**Collection entries:**
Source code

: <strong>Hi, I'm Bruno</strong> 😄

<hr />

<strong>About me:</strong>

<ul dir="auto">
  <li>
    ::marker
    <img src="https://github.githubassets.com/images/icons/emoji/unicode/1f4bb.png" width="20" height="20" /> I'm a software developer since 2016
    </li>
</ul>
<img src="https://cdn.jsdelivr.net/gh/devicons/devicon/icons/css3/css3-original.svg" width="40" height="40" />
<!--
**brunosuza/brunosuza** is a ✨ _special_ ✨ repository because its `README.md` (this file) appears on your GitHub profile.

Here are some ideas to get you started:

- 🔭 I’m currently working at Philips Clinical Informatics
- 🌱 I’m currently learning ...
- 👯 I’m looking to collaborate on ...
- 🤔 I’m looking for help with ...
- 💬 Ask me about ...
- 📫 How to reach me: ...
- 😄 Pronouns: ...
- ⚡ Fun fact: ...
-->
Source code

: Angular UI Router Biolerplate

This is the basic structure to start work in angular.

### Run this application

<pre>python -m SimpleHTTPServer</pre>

**Problem requirements:**
Print the data above exactly as it reads.

**Solution to this exercise:**
Source code

: <strong>Hi, I'm Bruno</strong> 😄

<hr />

<strong>About me:</strong>

<ul dir="auto">
  <li>
    ::marker
    <img src="https://github.githubassets.com/images/icons/emoji/unicode/1f4bb.png" width="20" height="20" /> I'm a software developer since 2016
    </li>
</ul>
<img src="https://cdn.jsdelivr.net/gh/devicons/devicon/icons/css3/css3-original.svg" width="40" height="40" />
<!--
**brunosuza/brunosuza** is a ✨ _special_ ✨ repository because its `README.md` (this file) appears on your GitHub profile.

Here are some ideas to get you started:

- 🔭 I’m currently working at Philips Clinical Informatics
- 🌱 I’m currently learning ...
- 👯 I’m looking to collaborate on ...
- 🤔 I’m looking for help with ...
- 💬 Ask me about ...
- 📫 How to reach me: ...
- 😄 Pronouns: ...
- ⚡ Fun fact: ...
-->
Source code

: Angular UI Router Biolerplate

This is the basic structure to start work in angular.

### Run this application

<pre>python -m SimpleHTTPServer</pre>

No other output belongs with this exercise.